07 Jan - 19 Feb 2011

© Hajime Sorayama
HAJIME SORAYAMA:
1970 - 2010
January 7 - February 19, 2011

GERING & LóPEZ GALLERY is pleased to present HAJIME SORAYAMA: 1970 – 2010, the first ever retrospective of the Japanese master illustrator’s extensive career.

Throughout the decades, Sorayama has served as a vanguard for society’s conception of the erotic. His iconography has explored human experiences of desire, pleasure, and pain. He utilizes images of women, men, consumer goods, and military weaponry to illustrate these machinations. This exhibition traces the different depictions of females Sorayama has evoked over the years, venturing through various familiar Eastern and Western landscapes, voids, and scenes of a surrealistic future world these women inhabit. Through this journey, the exhibit seeks not to display the twisted fantasies of a single individual, but instead to illustrate how Sorayama has created these works as a mirror and foil to the shifting mores and taboos within and outside of Tokyo.

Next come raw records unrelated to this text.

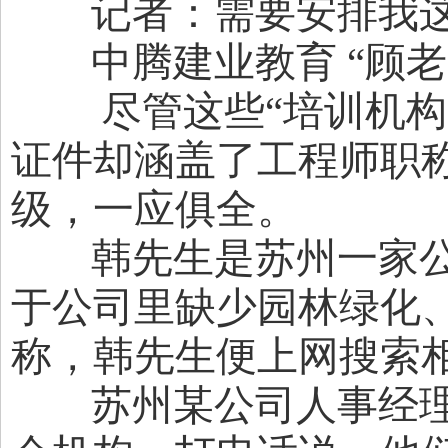
记者：需要安排我这
中腾建业教育 “顾老
尽管这些“培训机构”
证件却涵盖了工程师职
级，一应俱全。
韩先生是苏州一家公司
于公司里缺少园林绿化
称，韩先生便上网搜索
苏州某公司人事经理 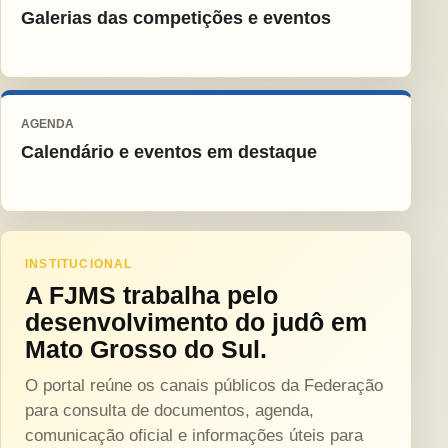
Galerias das competições e eventos
AGENDA
Calendário e eventos em destaque
INSTITUCIONAL
A FJMS trabalha pelo
desenvolvimento do judô em
Mato Grosso do Sul.
O portal reúne os canais públicos da Federação
para consulta de documentos, agenda,
comunicação oficial e informações úteis para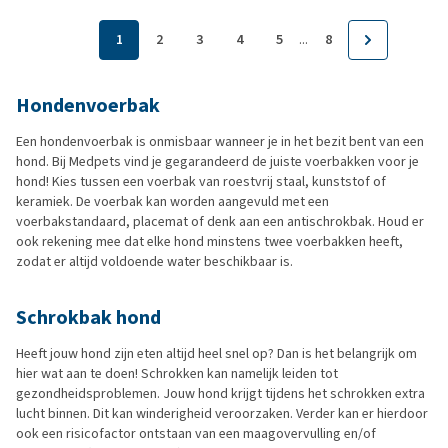
...
1
2
3
4
5
8
Hondenvoerbak
Een hondenvoerbak is onmisbaar wanneer je in het bezit bent van een
hond. Bij Medpets vind je gegarandeerd de juiste voerbakken voor je
hond! Kies tussen een voerbak van roestvrij staal, kunststof of
keramiek. De voerbak kan worden aangevuld met een
voerbakstandaard, placemat of denk aan een antischrokbak. Houd er
ook rekening mee dat elke hond minstens twee voerbakken heeft,
zodat er altijd voldoende water beschikbaar is.
Schrokbak hond
Heeft jouw hond zijn eten altijd heel snel op? Dan is het belangrijk om
hier wat aan te doen! Schrokken kan namelijk leiden tot
gezondheidsproblemen. Jouw hond krijgt tijdens het schrokken extra
lucht binnen. Dit kan winderigheid veroorzaken. Verder kan er hierdoor
ook een risicofactor ontstaan van een maagovervulling en/of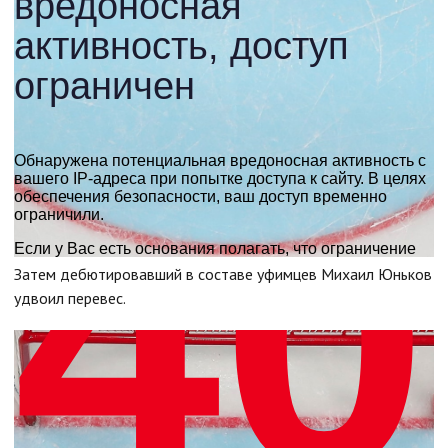
Затем дебютировавший в составе уфимцев Михаил Юньков
удвоил перевес.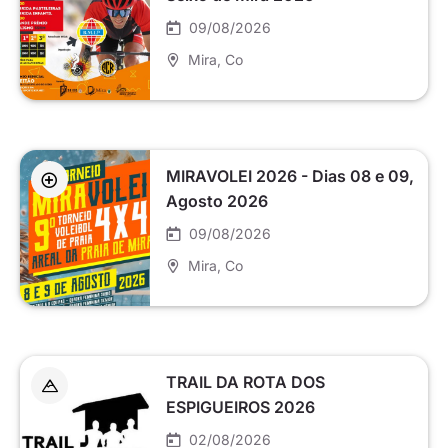
09/08/2026
Mira
, Co
MIRAVOLEI 2026 - Dias 08 e 09,
Agosto 2026
09/08/2026
Mira
, Co
TRAIL DA ROTA DOS
ESPIGUEIROS 2026
02/08/2026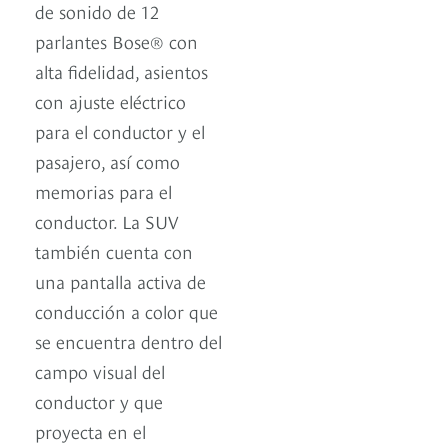
de sonido de 12
parlantes Bose® con
alta fidelidad, asientos
con ajuste eléctrico
para el conductor y el
pasajero, así como
memorias para el
conductor. La SUV
también cuenta con
una pantalla activa de
conducción a color que
se encuentra dentro del
campo visual del
conductor y que
proyecta en el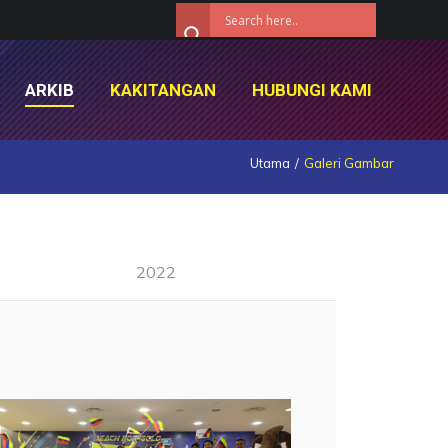
ARKIB
KAKITANGAN
HUBUNGI KAMI
ARKIB
KAKITANGAN
HUBUNGI KAMI
Utama
Galeri Gambar
2022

Beginning with paintings on paperboard from the 1970’s and extending into his most recent pieces, the exhibition highlights several bodies of work, all created by hand in acrylic with several different recognizable techniques. Sorayama’s famous Gynoids and “sexy robots” feature what at first glance appear to be utopic visions of the future female, now retro when set against 21st century New York. However, these gleaming chrome-skinned women from the 1980’s sexualize a global fixation on technology that is still very much alive today. In a series begun in 2005 that coincided with the War on Terror, the visages of famous Hollywood starlets pose in front of World War II bombers, sporting ironic tattoos and conflating our conceptions of glamour, sexual desire, and violent destruction in addition to commenting on our ability as a global society to progress past the atrocities of history. In another series of women adorned in draping kimonos under phallic trees with Japanese script scrolled down the side, Sorayama creates images of 17th century Kyoto courtesans with Anglo-Saxon features, providing us with a historical lineage for desire in the East. The Western counterpart takes the form of traditional pin-ups, seducing the gaze of the viewer. Finally, Sorayama’s notoriously naughty ladies of the boudoir appear in leather, lace, silk ribbons, and metal chains, eyes firmly fixed on their audience.

Hajime Sorayama was born in 1947 in Takamatsu, Ehime, Japan and lives and works in Tokyo. He graduated from Chubi Central Art School, Tokyo, in 1969 and has worked as an illustrator for diverse publications from V Magazine to Penthouse. He has designed toys, collaborating with Disney on FUTURE MICKEY and KAWS on NO FUTURE COMPANION. His fine art has been internationally exhibited in Los Angeles, Munich, Rome, Miami, and Tokyo. His creations are housed in the permanent collections of the Smithsonian Institution and the Museum of Modern Art, NY. This is Sorayama’s first exhibition with the gallery.